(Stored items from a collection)
▬▬▬▬▬▬

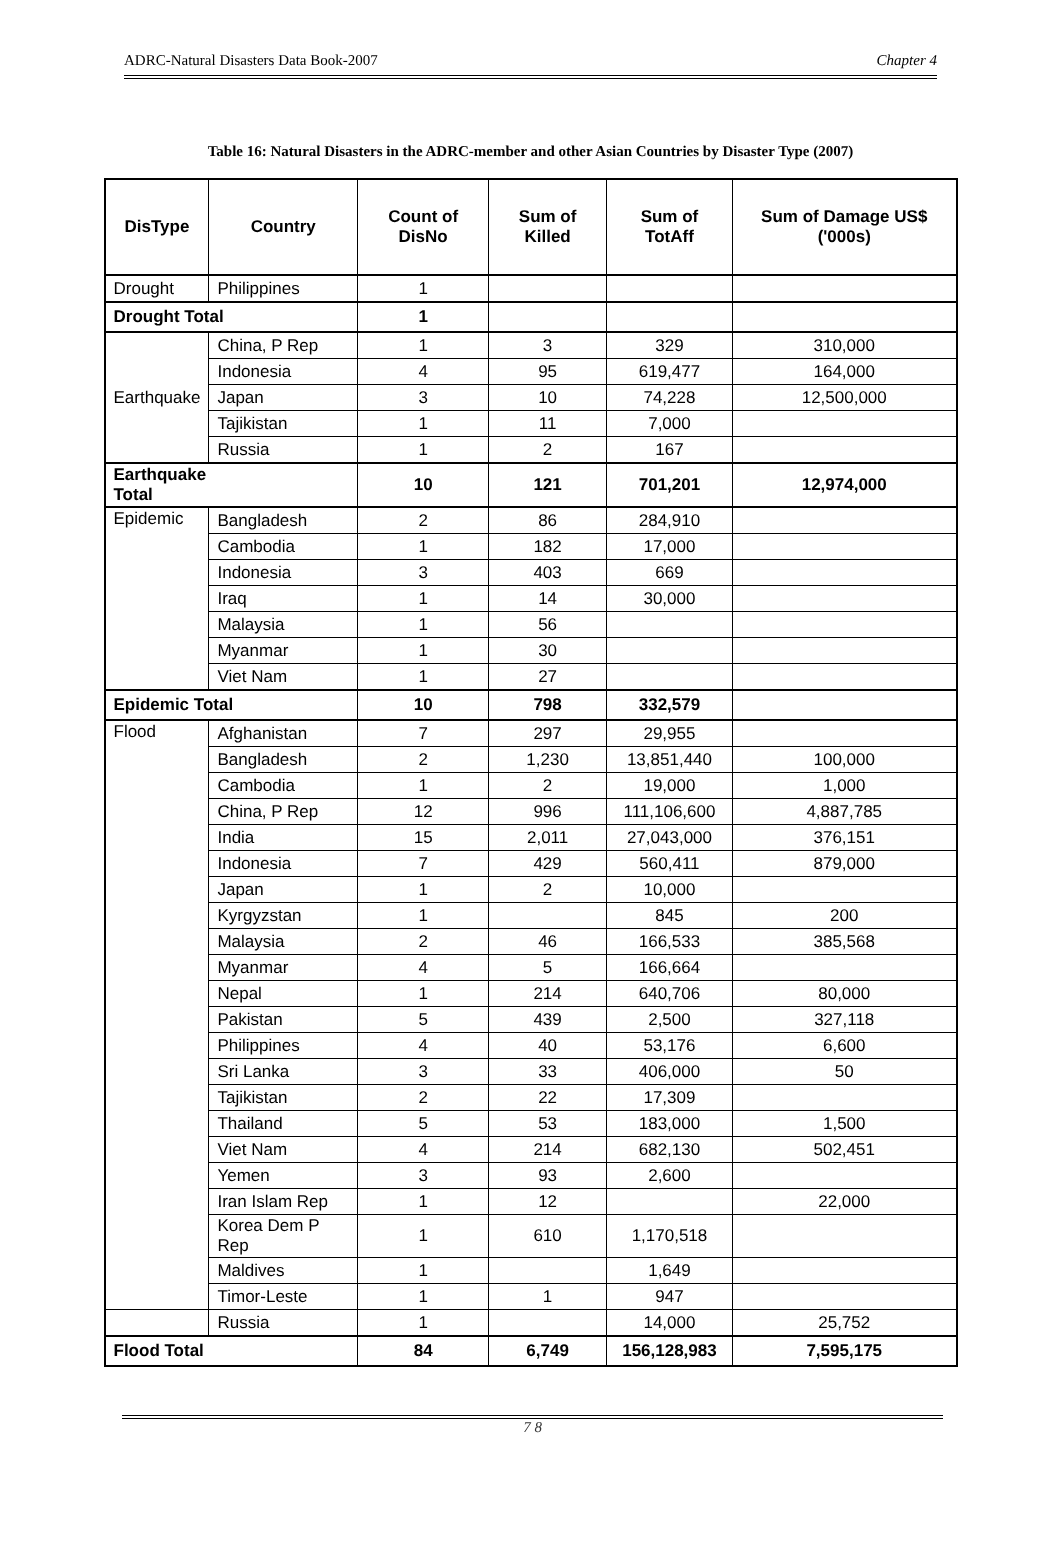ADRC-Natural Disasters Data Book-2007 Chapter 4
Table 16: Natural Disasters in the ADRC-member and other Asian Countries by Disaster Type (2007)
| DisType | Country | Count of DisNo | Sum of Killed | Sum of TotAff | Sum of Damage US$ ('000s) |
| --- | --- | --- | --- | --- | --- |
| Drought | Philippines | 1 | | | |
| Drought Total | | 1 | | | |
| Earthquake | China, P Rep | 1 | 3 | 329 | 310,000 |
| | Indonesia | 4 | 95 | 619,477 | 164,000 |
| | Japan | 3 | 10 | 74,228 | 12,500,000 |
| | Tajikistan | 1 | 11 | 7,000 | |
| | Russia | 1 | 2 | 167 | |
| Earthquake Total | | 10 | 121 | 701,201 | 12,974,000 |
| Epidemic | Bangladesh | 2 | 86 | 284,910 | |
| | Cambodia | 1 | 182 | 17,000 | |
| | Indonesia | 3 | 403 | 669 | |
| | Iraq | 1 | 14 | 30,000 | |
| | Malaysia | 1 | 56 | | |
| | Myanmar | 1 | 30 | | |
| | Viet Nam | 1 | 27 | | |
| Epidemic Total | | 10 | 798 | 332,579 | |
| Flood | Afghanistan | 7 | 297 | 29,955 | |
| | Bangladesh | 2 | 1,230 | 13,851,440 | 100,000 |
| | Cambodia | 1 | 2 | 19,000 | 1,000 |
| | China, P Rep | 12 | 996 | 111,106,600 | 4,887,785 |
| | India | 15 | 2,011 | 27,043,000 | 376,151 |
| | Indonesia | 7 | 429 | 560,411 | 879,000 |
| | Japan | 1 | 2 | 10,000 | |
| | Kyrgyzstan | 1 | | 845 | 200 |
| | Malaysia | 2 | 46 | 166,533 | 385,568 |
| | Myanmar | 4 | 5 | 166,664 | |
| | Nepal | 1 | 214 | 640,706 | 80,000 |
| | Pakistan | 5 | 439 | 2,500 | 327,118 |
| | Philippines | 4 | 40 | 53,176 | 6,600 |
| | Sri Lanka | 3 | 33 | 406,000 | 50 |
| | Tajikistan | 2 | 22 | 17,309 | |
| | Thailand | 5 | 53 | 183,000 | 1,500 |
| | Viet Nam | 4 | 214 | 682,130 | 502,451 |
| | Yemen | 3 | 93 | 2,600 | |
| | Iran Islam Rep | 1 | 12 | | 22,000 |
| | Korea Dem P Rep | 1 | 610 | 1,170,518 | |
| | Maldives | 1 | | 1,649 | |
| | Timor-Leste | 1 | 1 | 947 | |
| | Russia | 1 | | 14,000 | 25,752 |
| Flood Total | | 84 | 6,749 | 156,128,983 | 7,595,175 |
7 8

▬▬▬▬▬▬

§ **WORK ITEM**
Repeat word for word the lines above that run from the line containing "166,533 | 385,568 |" through the line containing "93 | 2,600 | |", both ends included, and nothing else.

§ **ANSWER TO THE EXERCISE**
| | Malaysia | 2 | 46 | 166,533 | 385,568 |
| | Myanmar | 4 | 5 | 166,664 | |
| | Nepal | 1 | 214 | 640,706 | 80,000 |
| | Pakistan | 5 | 439 | 2,500 | 327,118 |
| | Philippines | 4 | 40 | 53,176 | 6,600 |
| | Sri Lanka | 3 | 33 | 406,000 | 50 |
| | Tajikistan | 2 | 22 | 17,309 | |
| | Thailand | 5 | 53 | 183,000 | 1,500 |
| | Viet Nam | 4 | 214 | 682,130 | 502,451 |
| | Yemen | 3 | 93 | 2,600 | |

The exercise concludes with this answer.